Issue
Is there a built-in function in scipy/numpy for getting the PMF of a Multinomial? I'm not sure if binom
generalizes in the correct way, e.g.
# Attempt to define multinomial with n = 10, p = [0.1, 0.1, 0.8]
rv = scipy.stats.binom(10, [0.1, 0.1, 0.8])
# Score the outcome 4, 4, 2
rv.pmf([4, 4, 2])
What is the correct way to do this? thanks.
Solution
There's no built-in function that I know of, and the binomial probabilities do not generalize (you need to normalise over a different set of possible outcomes, since the sum of all the counts must be n which won't be taken care of by independent binomials). However, it's fairly straightforward to implement yourself, for example:
import math
class Multinomial(object):
def __init__(self, params):
self._params = params
def pmf(self, counts):
if not(len(counts)==len(self._params)):
raise ValueError("Dimensionality of count vector is incorrect")
prob = 1.
for i,c in enumerate(counts):
prob *= self._params[i]**counts[i]
return prob * math.exp(self._log_multinomial_coeff(counts))
def log_pmf(self,counts):
if not(len(counts)==len(self._params)):
raise ValueError("Dimensionality of count vector is incorrect")
prob = 0.
for i,c in enumerate(counts):
prob += counts[i]*math.log(self._params[i])
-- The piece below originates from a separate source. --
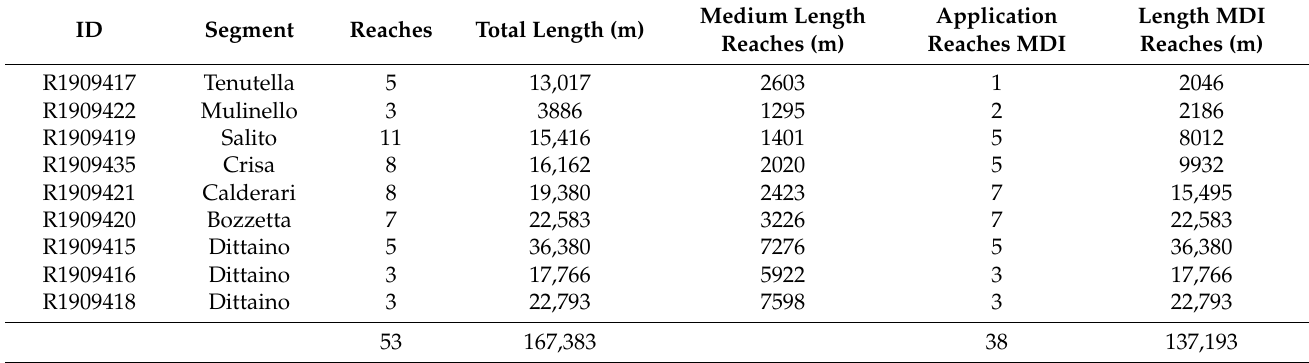
Table 8. Number of reaches (and their lengths) used for the calculation of MDI in the Dittaino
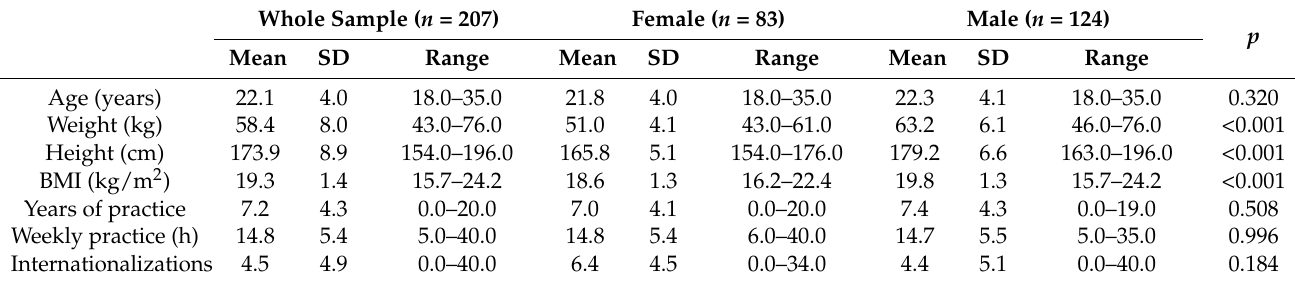
Table 1. Anthropometric and training characteristics of the sample and divided by sex.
return prob + self._log_multinomial_coeff(counts)
def _log_multinomial_coeff(self, counts):
return self._log_factorial(sum(counts)) - sum(self._log_factorial(c)
for c in counts)
def _log_factorial(self, num):
if not round(num)==num and num > 0:
raise ValueError("Can only compute the factorial of positive ints")
return sum(math.log(n) for n in range(1,num+1))
m = Multinomial([0.1, 0.1, 0.8])
print m.pmf([4,4,2])
>>2.016e-05
My implementation of the multinomial coefficient is somewhat naive, and works in log space to prevent overflow. Also be aware that n is superfluous as a parameter, since it's given by the sum of the counts (and the same parameter set works for any n). Furthermore, since this will quickly underflow for moderate n or large dimensionality, you're better working in log space (logPMF provided here too!)